Retentioneering is a Python library for analyzing user clickstream data — think funnel analysis, but with actual path traversal, behavioral clustering, and Markov chain modeling on top of pandas DataFrames. It's aimed at product analysts who want to go beyond simple funnels and understand how users actually move through an app, not just whether they hit predefined steps.
The preprocessing graph is genuinely well-designed: you build a DAG of transformations (split sessions, label churned users, collapse loops) that's reproducible and exportable to config — no more notebook spaghetti that nobody can re-run.
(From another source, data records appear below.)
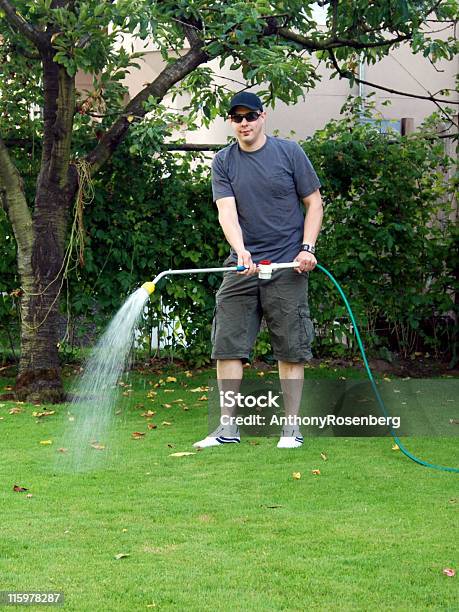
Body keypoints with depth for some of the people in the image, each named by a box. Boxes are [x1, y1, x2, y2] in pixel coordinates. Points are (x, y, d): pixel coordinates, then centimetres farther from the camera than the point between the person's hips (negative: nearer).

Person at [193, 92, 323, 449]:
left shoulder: (289, 153, 1)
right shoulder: (223, 162, 6)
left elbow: (314, 204, 5)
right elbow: (227, 211, -6)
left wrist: (307, 248, -8)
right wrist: (241, 250, -23)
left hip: (287, 266, -2)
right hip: (242, 265, 2)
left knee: (291, 349, 0)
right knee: (228, 345, 0)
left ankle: (292, 426, 9)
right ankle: (228, 427, 8)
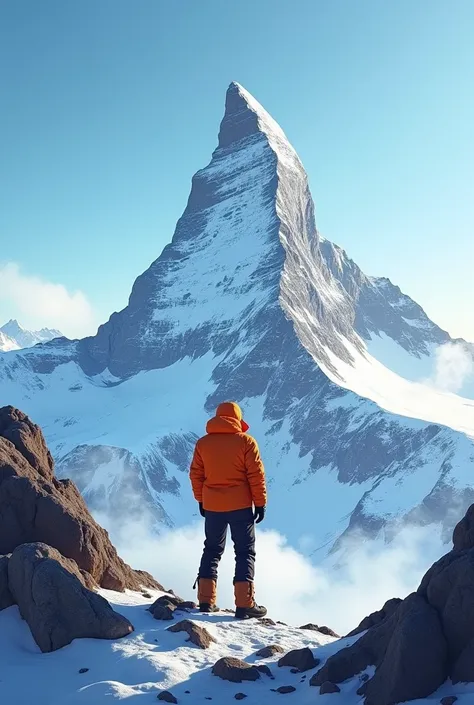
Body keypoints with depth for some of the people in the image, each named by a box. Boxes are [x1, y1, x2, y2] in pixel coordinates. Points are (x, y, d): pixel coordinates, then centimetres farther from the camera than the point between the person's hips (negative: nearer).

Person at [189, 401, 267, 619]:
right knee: (245, 552, 5)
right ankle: (245, 604, -3)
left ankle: (206, 600, 10)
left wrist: (201, 500, 18)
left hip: (212, 506, 3)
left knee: (212, 550, 16)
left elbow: (195, 475, 7)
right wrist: (260, 503, 0)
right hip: (240, 506, -3)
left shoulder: (203, 443, 3)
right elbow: (256, 475, -7)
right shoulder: (245, 441, -6)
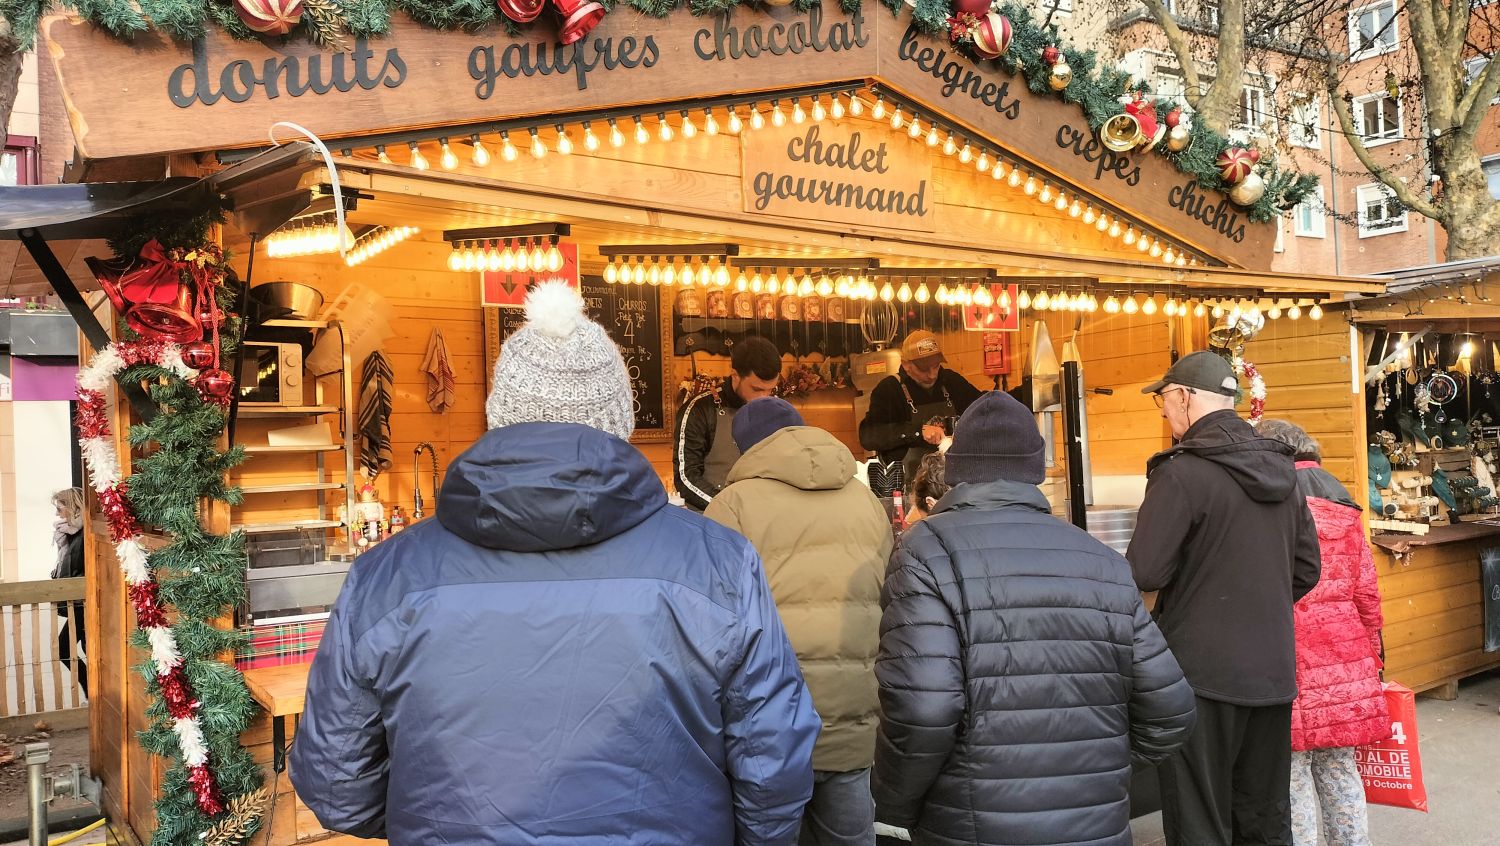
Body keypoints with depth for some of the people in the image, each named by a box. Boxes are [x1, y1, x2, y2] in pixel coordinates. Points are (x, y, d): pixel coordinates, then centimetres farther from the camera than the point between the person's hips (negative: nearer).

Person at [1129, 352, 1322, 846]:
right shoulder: (1281, 470, 7)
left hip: (1203, 673, -7)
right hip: (1272, 671, 7)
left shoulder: (1181, 472, -16)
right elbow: (1306, 569, 14)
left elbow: (1143, 574, -19)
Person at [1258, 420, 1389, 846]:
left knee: (1290, 774, 1)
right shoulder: (1342, 506, 11)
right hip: (1341, 659, 7)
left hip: (1285, 663, -6)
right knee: (1338, 767, 17)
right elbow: (1366, 594, 13)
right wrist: (1370, 661, 23)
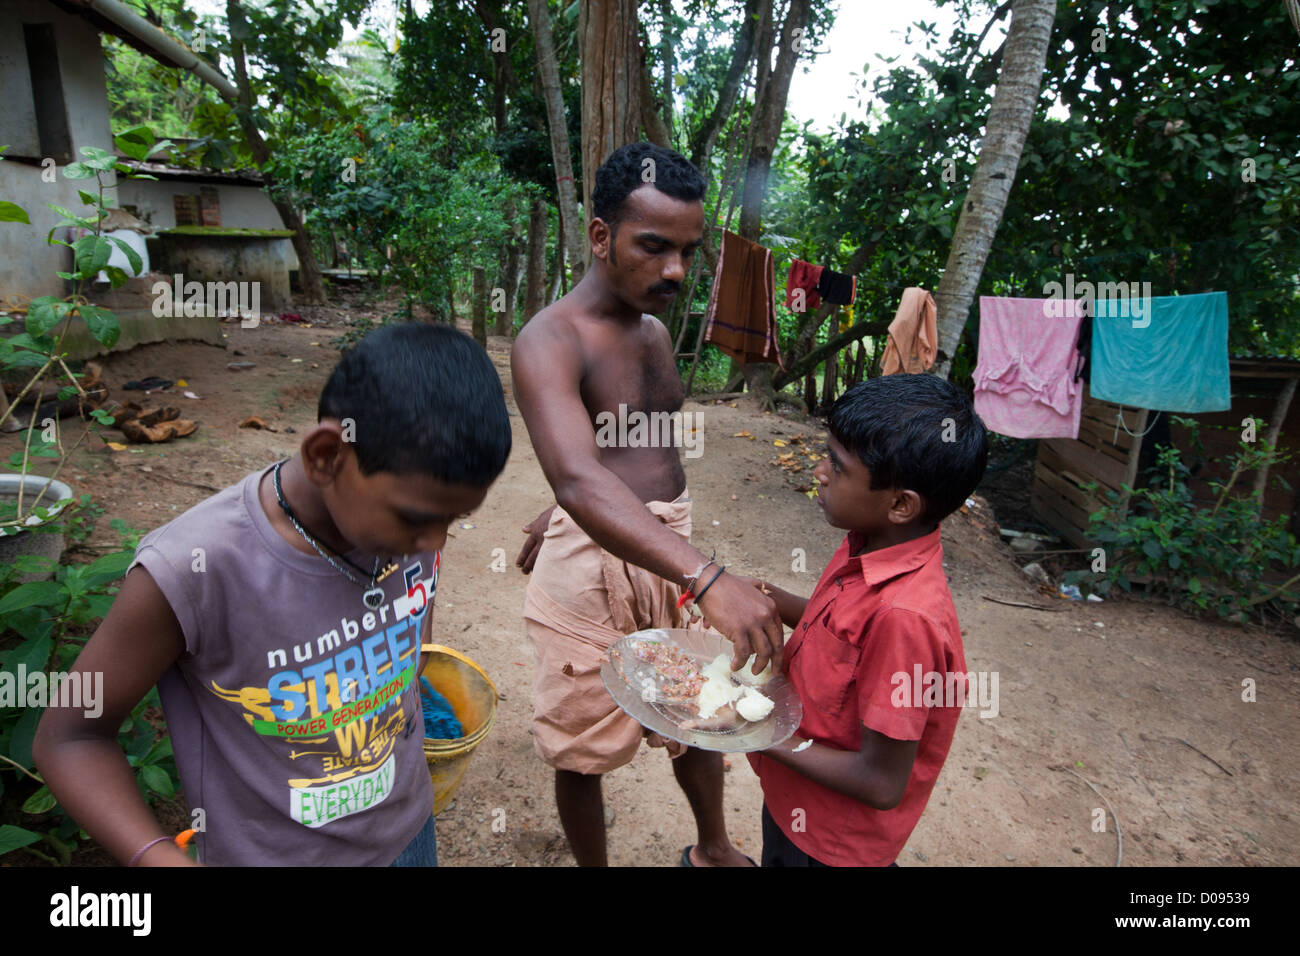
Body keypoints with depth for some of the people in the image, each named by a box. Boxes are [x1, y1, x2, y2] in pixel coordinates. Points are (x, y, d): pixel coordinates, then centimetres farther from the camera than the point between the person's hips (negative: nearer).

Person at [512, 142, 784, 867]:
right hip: (592, 565, -7)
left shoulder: (657, 332, 7)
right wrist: (707, 577, -48)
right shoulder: (551, 340, -20)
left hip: (672, 551, 8)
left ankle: (714, 851, 47)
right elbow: (579, 480, -36)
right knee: (584, 749, 11)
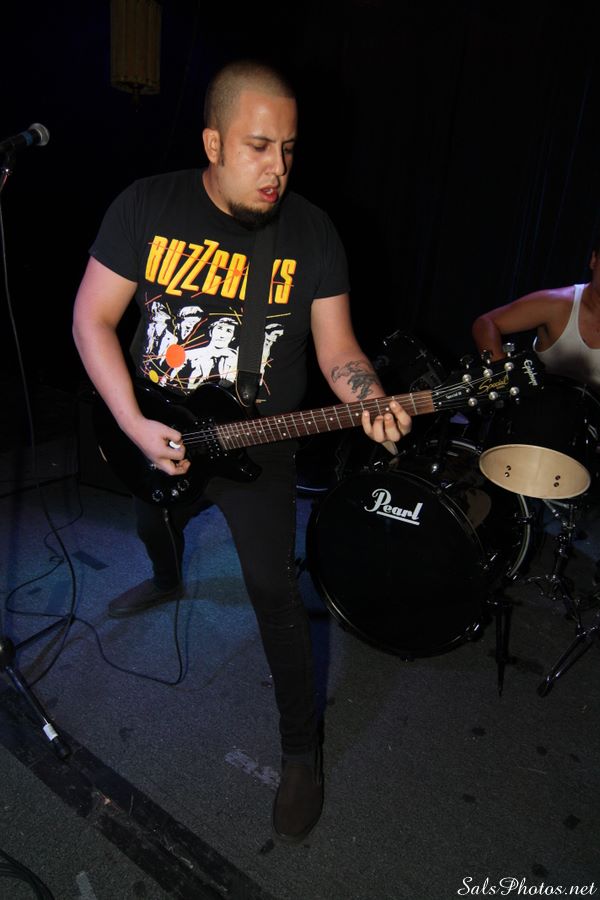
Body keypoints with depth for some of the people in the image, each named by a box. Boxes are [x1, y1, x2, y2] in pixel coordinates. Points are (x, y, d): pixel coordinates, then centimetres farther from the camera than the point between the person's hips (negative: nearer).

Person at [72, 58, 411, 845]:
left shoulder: (312, 231, -11)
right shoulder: (146, 205, -11)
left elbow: (336, 348, -10)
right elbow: (92, 319, -9)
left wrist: (371, 401, -32)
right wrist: (135, 426, -20)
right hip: (154, 438, 3)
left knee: (275, 592, -4)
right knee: (154, 529, 30)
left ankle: (302, 749, 18)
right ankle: (167, 584, 68)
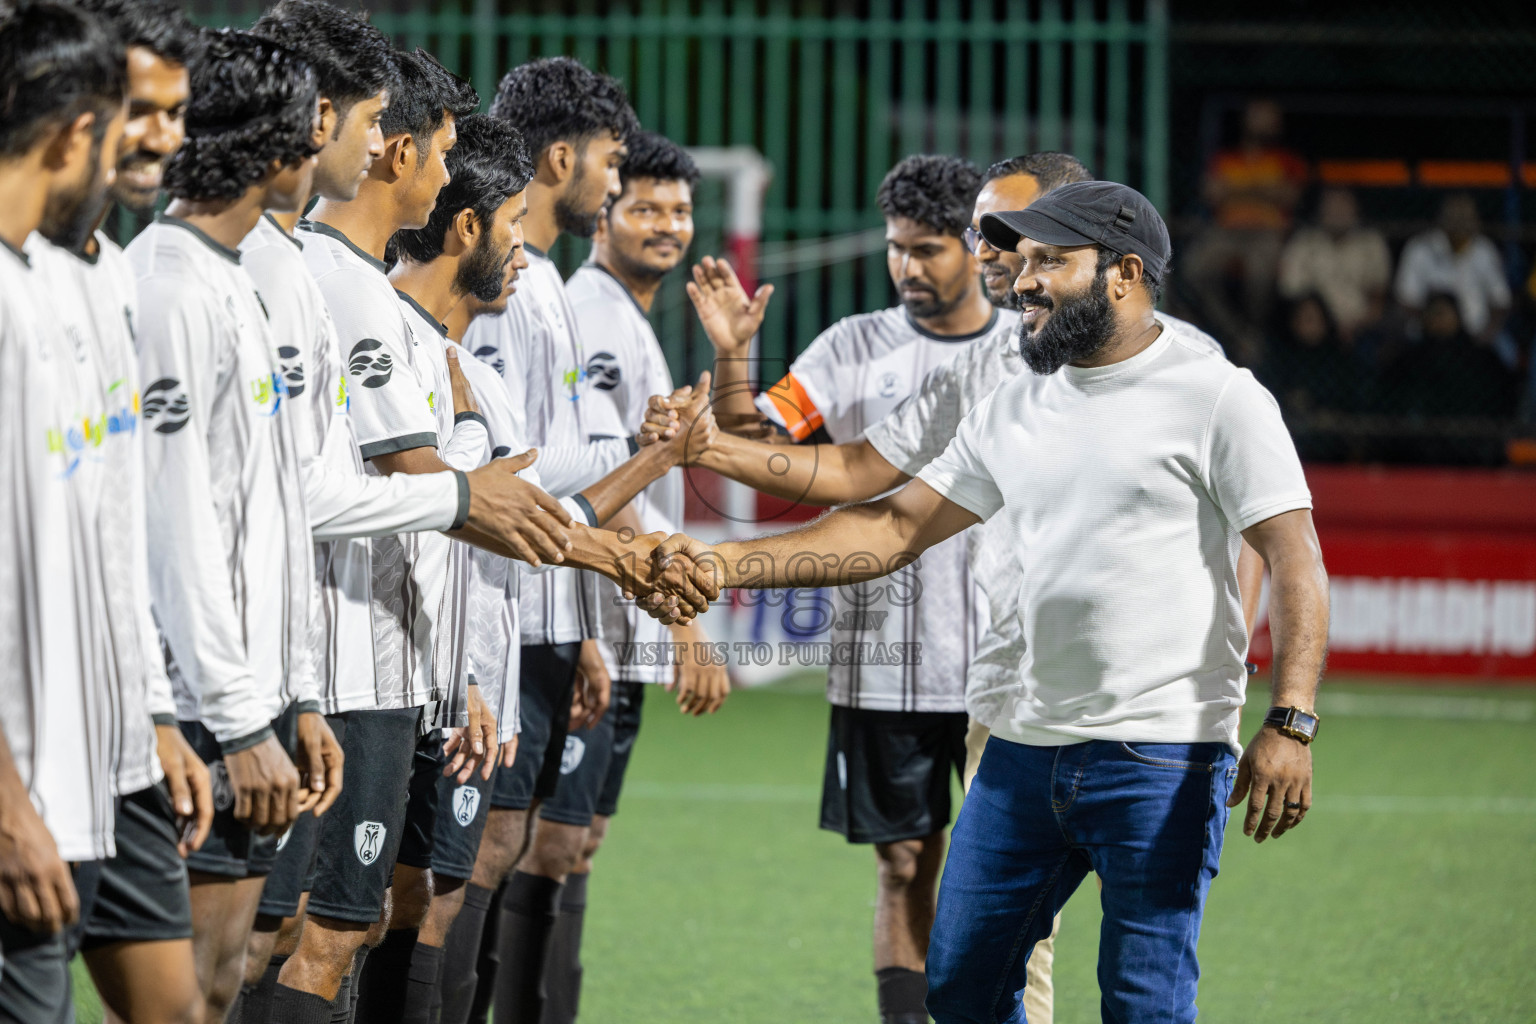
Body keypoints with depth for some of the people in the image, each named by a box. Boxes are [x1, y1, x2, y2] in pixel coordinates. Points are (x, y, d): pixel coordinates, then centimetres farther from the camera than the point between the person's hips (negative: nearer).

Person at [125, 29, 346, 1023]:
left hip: (251, 696, 10)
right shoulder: (170, 290, -14)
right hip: (200, 713, -10)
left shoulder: (233, 286, 18)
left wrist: (296, 698, 18)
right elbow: (176, 529, -18)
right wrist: (242, 722, -18)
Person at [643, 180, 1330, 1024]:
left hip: (1162, 758, -7)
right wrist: (724, 564, 4)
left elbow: (1295, 565, -9)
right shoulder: (1014, 412, 15)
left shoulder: (1219, 398, -4)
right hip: (1026, 745, 7)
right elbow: (896, 526, 14)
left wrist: (1290, 725, -21)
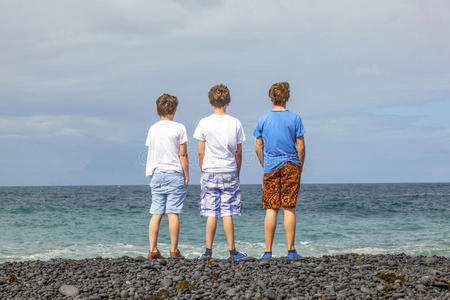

The Eventstream abstraction wrapping pandas is clean; it adds the metadata layer needed for sequence analysis without forcing you off familiar tooling. The visualization suite (transition graph, Step Sankey, step matrix) renders in Jupyter with interactive controls and is noticeably better than rolling your own with matplotlib. There's real statistical testing support for A/B comparisons on path metrics, which most tools in this space skip entirely.
889 stars for a library that's been around since 2015 is a signal that adoption never broke through — it's probably because the Jupyter-first design means it basically doesn't exist outside notebooks; there's no CLI, no pipeline-friendly API that doesn't require a running display kernel for visualizations. The Markov chain and ML clustering features are surface-level — you get k-means and basic sequence vectorization, not anything that would replace a real ML workflow. No async or streaming support, so processing large clickstream exports means blocking pandas jobs; it won't handle event volumes that a mid-size product generates without significant sampling. Documentation is thorough but the guides are mostly screenshots of Jupyter output, which makes it hard to understand what the underlying data model actually looks like without running the code yourself.